The Kama Sutra Worm virus, which was first detected by F-Secure, January 20,
2006, is a mass-mailing worm. The worm attempts to spread using remote shares
if available, and attempts to disable security-related and file sharing protection
software. It is similar to the 'Email-Worm.Win32.VB.bi' that was found a few
days ago.


The destructive worm disguises itself as emails linking to pornographic videos
and other materials, which apparently is a great way to spread a worm virus
since it has been able to infect over 500k systems, with thousands of new victims
every hour.


In the last few years, while the spread of viruses and malware has not really
gone down, the creation of worms designed to destroy systems or data is almost
non-existent. This is due to hackers learning that they can make money by creating
malware and spyware which remains hidden from the user, for the most part, and
collects data or projects advertisements to the monitor in various ways. Destructive
viruses do nothing but destroy, have no real value and are very high profile,
so they don't spread as far as they might otherwise.
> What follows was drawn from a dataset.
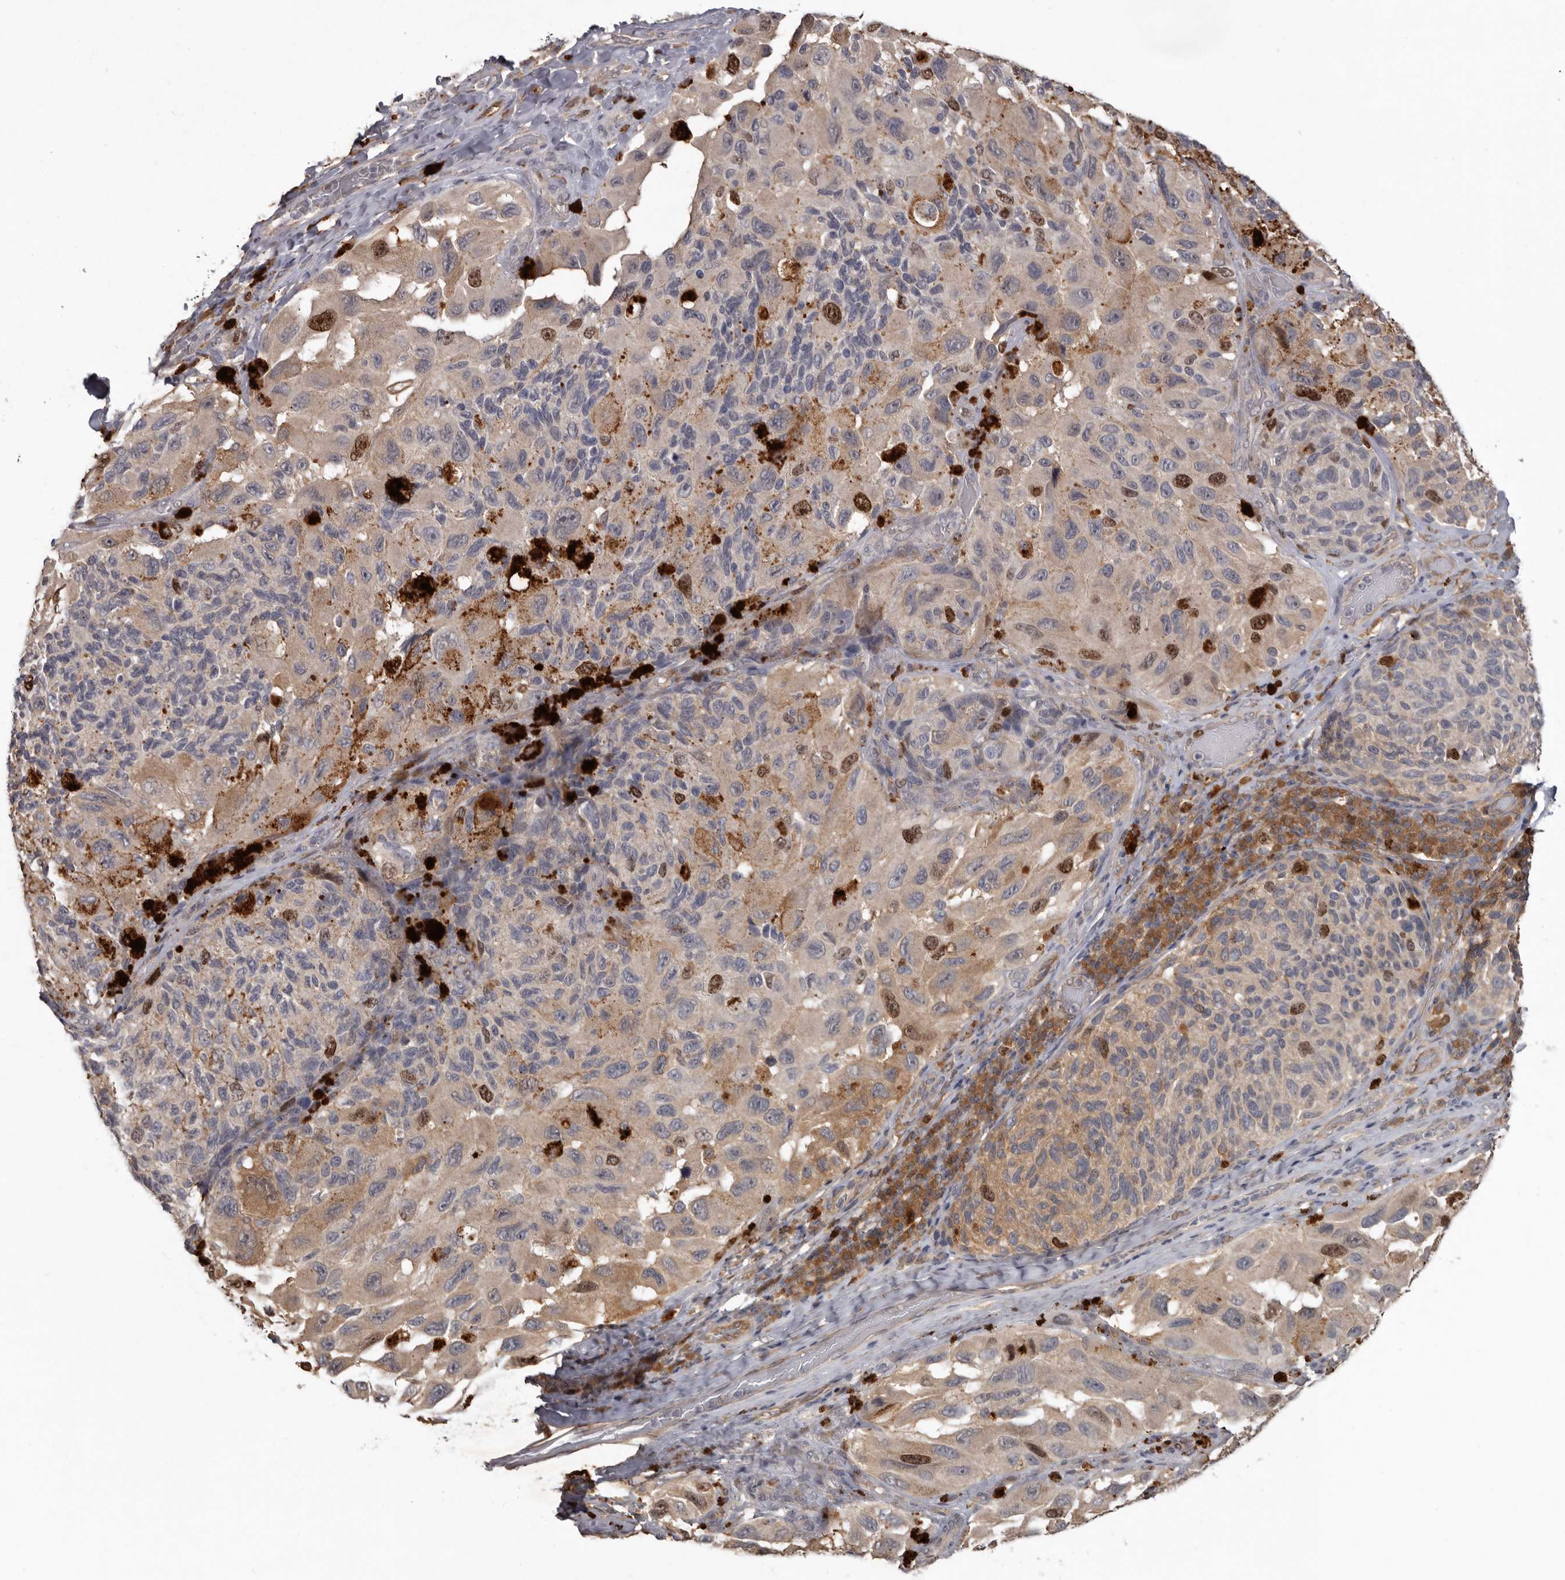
{"staining": {"intensity": "moderate", "quantity": "<25%", "location": "nuclear"}, "tissue": "melanoma", "cell_type": "Tumor cells", "image_type": "cancer", "snomed": [{"axis": "morphology", "description": "Malignant melanoma, NOS"}, {"axis": "topography", "description": "Skin"}], "caption": "DAB (3,3'-diaminobenzidine) immunohistochemical staining of malignant melanoma exhibits moderate nuclear protein staining in approximately <25% of tumor cells. (IHC, brightfield microscopy, high magnification).", "gene": "CDCA8", "patient": {"sex": "female", "age": 73}}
The Kama Sutra worm is programmed to accomplish three tasks; spread itself,
disable security software and other limiting measures, and finally overwrite
certain file types (Word, PDF, Zip, RAR and Excel spread sheets being high on
that list). From F-Secure's analysis the worm will do this last act on the third
day of each month.


In a seeming last act of personal gratification, the virus also notifies a
website, increasing a counter on that page with each new system infected (we
are not publishing the website URL, as there may be other security problems
with visiting the site. Seriously, let your curiosity burn on something else).
As of 12:30 a.m. ET on Sunday the counter showed 539,261 victims, up from 522,684
5:30 p.m. ET on Saturday, an average of about 2,500 new victims per hour.
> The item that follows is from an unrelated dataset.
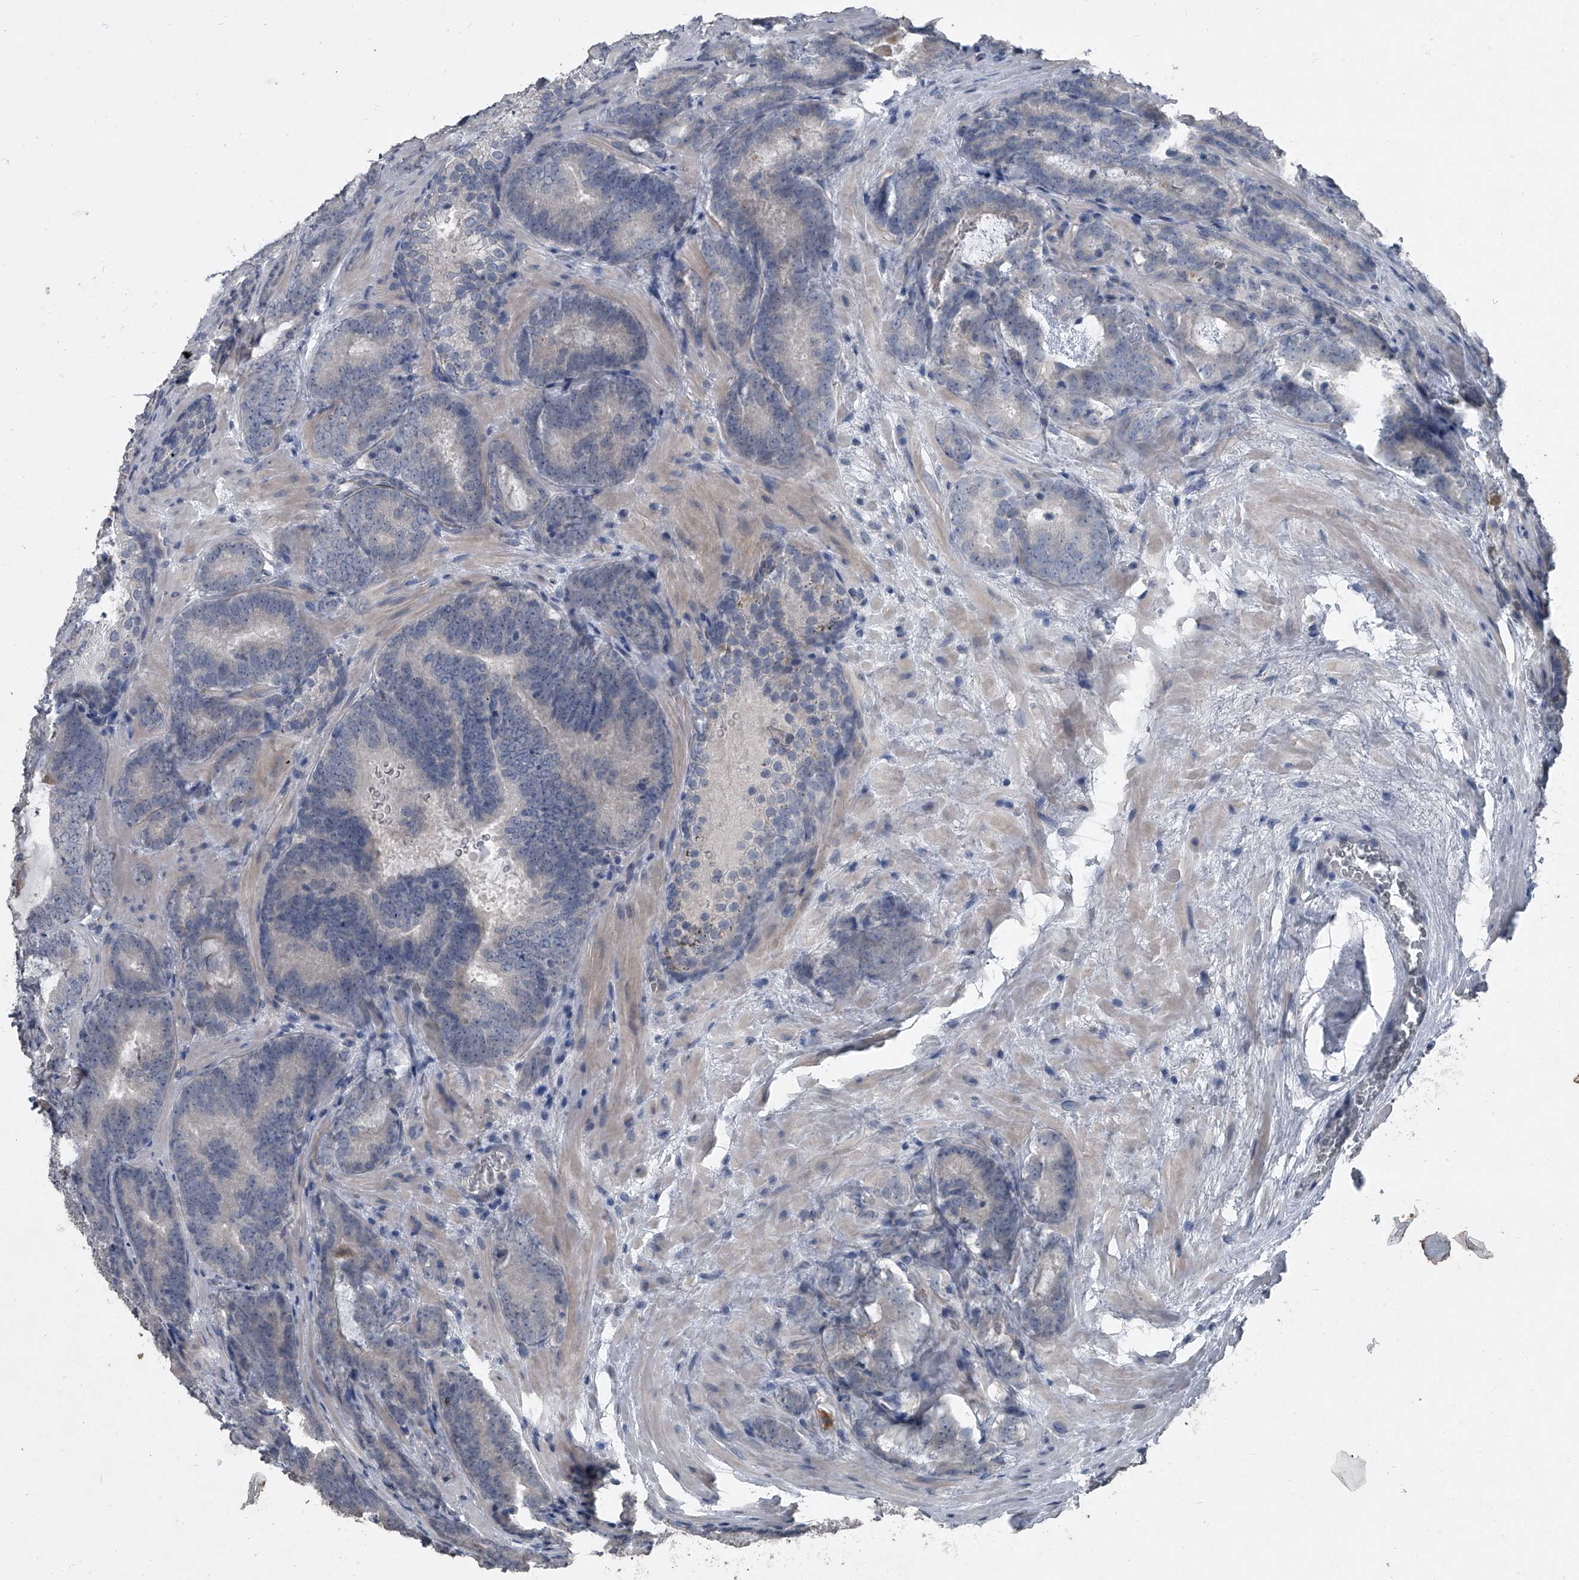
{"staining": {"intensity": "negative", "quantity": "none", "location": "none"}, "tissue": "prostate cancer", "cell_type": "Tumor cells", "image_type": "cancer", "snomed": [{"axis": "morphology", "description": "Adenocarcinoma, High grade"}, {"axis": "topography", "description": "Prostate"}], "caption": "This is a micrograph of immunohistochemistry staining of high-grade adenocarcinoma (prostate), which shows no staining in tumor cells.", "gene": "HEPHL1", "patient": {"sex": "male", "age": 66}}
A computer worm is a self-replicating computer program, similar to a computer
virus. A virus attaches itself to an executable program; however, a worm is
self-contained and does not need to be part of another program to propagate.


The main difference between a computer virus and a worm is that a virus can
not propagate by itself whereas worms can. A worm uses network connections to
send copies to other systems. In general, worms harm the network and consume
bandwidth, whereas viruses infect or corrupt files on a computer. Viruses generally
do not generally affect network performance.


The name 'worm' was taken from The Shockwave Rider, a 1970s science fiction
novel by John Brunner. Researchers writing an early paper on experiments in
distributed computing noted the similarities between their software and the
program described by Brunner and adopted the name.


Worms generally also carry what is called the "payload", which is
its purpose for spreading, or what it is trying to spread. A common payload
is for a worm to install a backdoor on the infected computer, as was done by
Sobig and Mydoom. These zombie computers are used by spam senders for sending
junk email. Spammers are thought to pay for the creation of such worms, and
worm writers have been caught selling lists of IP addresses of infected machines.
Others try to blackmail companies with threatened DoS attacks. The backdoors
can also be exploited by other worms, such as Doomjuice, which spreads using
the backdoor opened by Mydoom.


As was stated above, while these are common uses for modern worms, the Kama
Sutra, according to F-Secure, appears to be only interested in propogation and
destruction.


There are several virus protection packages which can seek out and remove the
Kama Sutra worm from your system. Be sure to scan your computer, even if you
would never open a porn related email. You can find a free scan for the Kama
Sutra on Symantec's
Security Response
website if you don't have a full virus protection program.